## Work to be completed
Duplicate the lines in the records exactly, everything from the line containing "przejść, ciągów komunikacyjnych, –" down to the line containing "elementów: – materiału palnego, – czynnika", including both of those lines.

[[ The records, beginning ]]

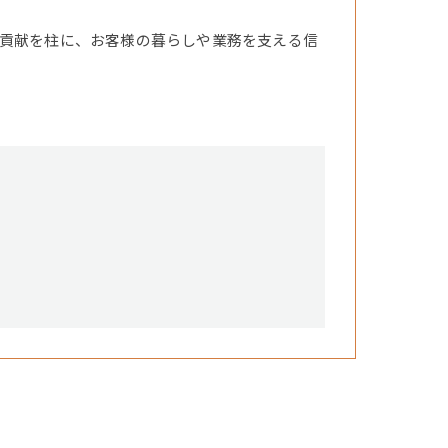
貢献を柱に、お客様の暮らしや業務を支える信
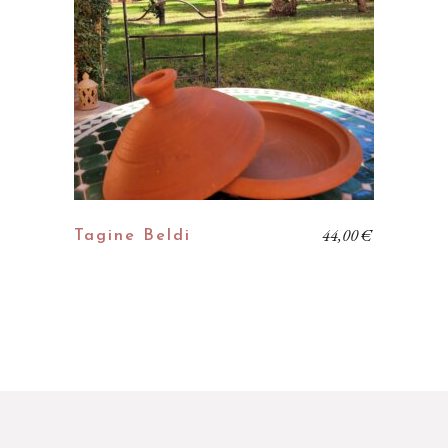
44,00
€
Tagine Beldi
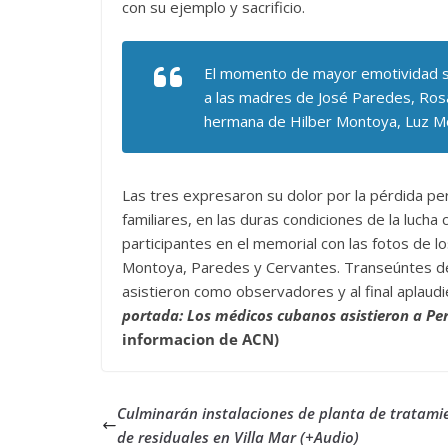
con su ejemplo y sacrificio.
El momento de mayor emotividad se
a las madres de José Paredes, Rosa
hermana de Hilber Montoya, Luz M
Las tres expresaron su dolor por la pérdida per
familiares, en las duras condiciones de la lucha
participantes en el memorial con las fotos de l
Montoya, Paredes y Cervantes. Transeúntes del 
asistieron como observadores y al final aplaudi
portada: Los médicos cubanos asistieron a Per
informacion de ACN)
Culminarán instalaciones de planta de tratami
de residuales en Villa Mar (+Audio)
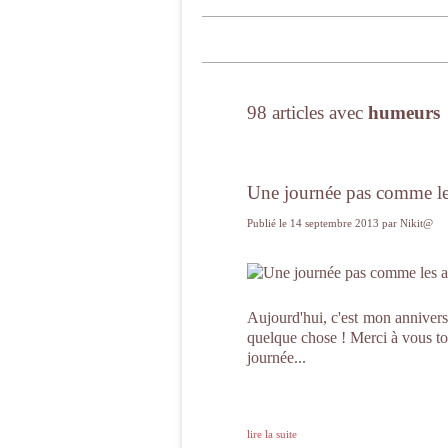
98 articles avec
humeurs
Une journée pas comme les
Publié le
14 septembre 2013
par Nikit@
Aujourd'hui, c'est mon anniversai
quelque chose ! Merci à vous to
journée...
lire la suite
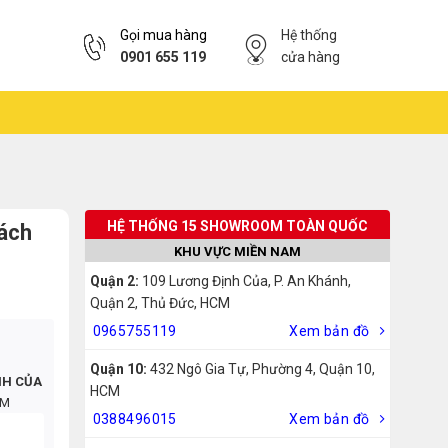
Gọi mua hàng
Hệ thống
0901 655 119
cửa hàng
HỆ THỐNG 15 SHOWROOM TOÀN QUỐC
hách
KHU VỰC MIỀN NAM
Quận 2:
109 Lương Định Của, P. An Khánh,
Quận 2, Thủ Đức, HCM
0965755119
Xem bản đồ
Quận 10:
432 Ngô Gia Tự, Phường 4, Quận 10,
NH CỦA
HCM
CM
0388496015
Xem bản đồ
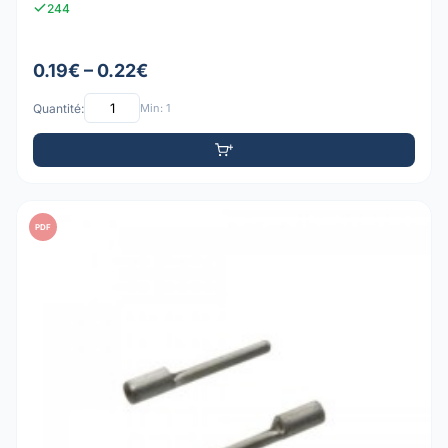
244
0.19€ – 0.22€
Quantité:
Min: 1
PDF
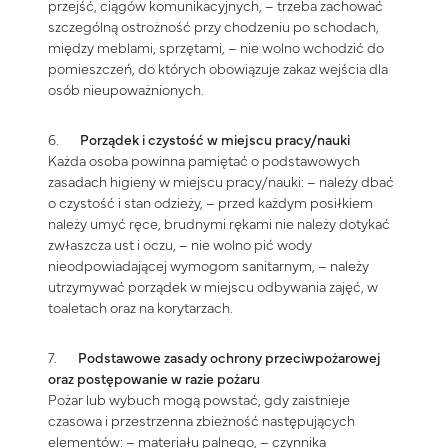
przejść, ciągów komunikacyjnych, – trzeba zachować
szczególną ostrożność przy chodzeniu po schodach,
między meblami, sprzętami, – nie wolno wchodzić do
pomieszczeń, do których obowiązuje zakaz wejścia dla
osób nieupoważnionych.
6.
Porządek i czystość w miejscu pracy/nauki
Każda osoba powinna pamiętać o podstawowych
zasadach higieny w miejscu pracy/nauki: – należy dbać
o czystość i stan odzieży, – przed każdym posiłkiem
należy umyć ręce, brudnymi rękami nie należy dotykać
zwłaszcza ust i oczu, – nie wolno pić wody
nieodpowiadającej wymogom sanitarnym, – należy
utrzymywać porządek w miejscu odbywania zajęć, w
toaletach oraz na korytarzach.
7.
Podstawowe zasady ochrony przeciwpożarowej
oraz postępowanie w razie pożaru
Pożar lub wybuch mogą powstać, gdy zaistnieje
czasowa i przestrzenna zbieżność następujących
elementów: – materiału palnego, – czynnika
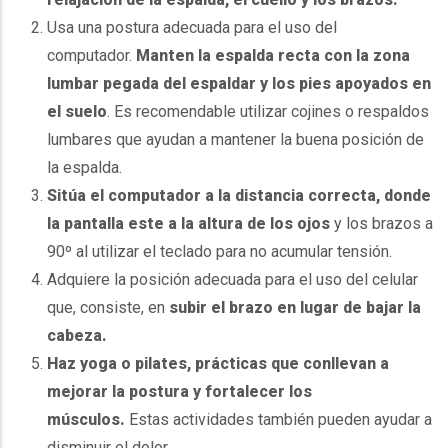
Usa una postura adecuada para el uso del
computador.
Manten la espalda recta con la zona
lumbar pegada del espaldar y los pies apoyados en
el suelo
. Es recomendable utilizar cojines o respaldos
lumbares que ayudan a mantener la buena posición de
la espalda.
Sitúa el computador a la distancia correcta, donde
la pantalla este a la altura de los ojos
y los brazos a
90º al utilizar el teclado para no acumular tensión.
Adquiere la posición adecuada para el uso del celular
que, consiste, en
subir el brazo en lugar de bajar la
cabeza.
Haz yoga o pilates, prácticas que conllevan a
mejorar la postura y fortalecer los
músculos.
Estas actividades también pueden ayudar a
disminuir el dolor.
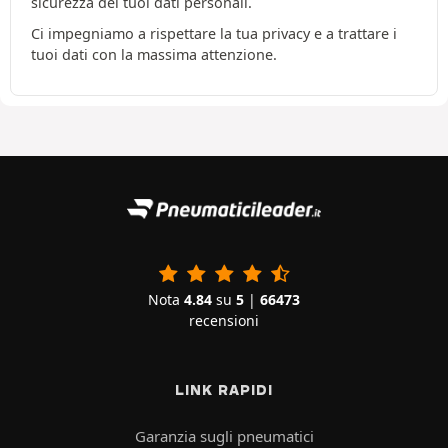
sicurezza dei tuoi dati personali.
Ci impegniamo a rispettare la tua privacy e a trattare i
tuoi dati con la massima attenzione.
Nota
4.84
su
5
|
66473
recensioni
LINK RAPIDI
Garanzia sugli pneumatici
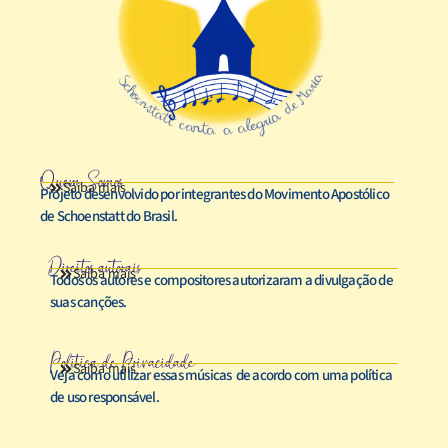
Quem Somos
Saiba mais
Projeto desenvolvido por integrantes do Movimento Apostólico
de Schoenstatt do Brasil.
Direitos autorais
Saiba mais
Todos os autores e compositores autorizaram a divulgação de
suas canções.
Política de Privacidade
Saiba mais
Veja como utilizar essas músicas de acordo com uma política
de uso responsável.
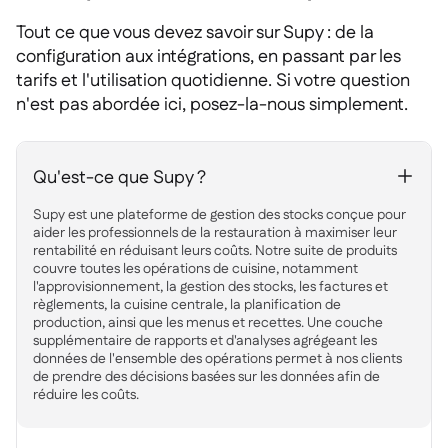
Tout ce que vous devez savoir sur Supy : de la
configuration aux intégrations, en passant par les
tarifs et l'utilisation quotidienne. Si votre question
n'est pas abordée ici, posez-la-nous simplement.
Qu'est-ce que Supy ?
+
Supy est une plateforme de gestion des stocks conçue pour
aider les professionnels de la restauration à maximiser leur
rentabilité en réduisant leurs coûts. Notre suite de produits
couvre toutes les opérations de cuisine, notamment
l'approvisionnement, la gestion des stocks, les factures et
règlements, la cuisine centrale, la planification de
production, ainsi que les menus et recettes. Une couche
supplémentaire de rapports et d'analyses agrégeant les
données de l'ensemble des opérations permet à nos clients
de prendre des décisions basées sur les données afin de
réduire les coûts.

[[ The records, end ]]

## Solution below
przejść, ciągów komunikacyjnych, – trzeba zachować
szczególną ostrożność przy chodzeniu po schodach,
między meblami, sprzętami, – nie wolno wchodzić do
pomieszczeń, do których obowiązuje zakaz wejścia dla
osób nieupoważnionych.
6.
Porządek i czystość w miejscu pracy/nauki
Każda osoba powinna pamiętać o podstawowych
zasadach higieny w miejscu pracy/nauki: – należy dbać
o czystość i stan odzieży, – przed każdym posiłkiem
należy umyć ręce, brudnymi rękami nie należy dotykać
zwłaszcza ust i oczu, – nie wolno pić wody
nieodpowiadającej wymogom sanitarnym, – należy
utrzymywać porządek w miejscu odbywania zajęć, w
toaletach oraz na korytarzach.
7.
Podstawowe zasady ochrony przeciwpożarowej
oraz postępowanie w razie pożaru
Pożar lub wybuch mogą powstać, gdy zaistnieje
czasowa i przestrzenna zbieżność następujących
elementów: – materiału palnego, – czynnika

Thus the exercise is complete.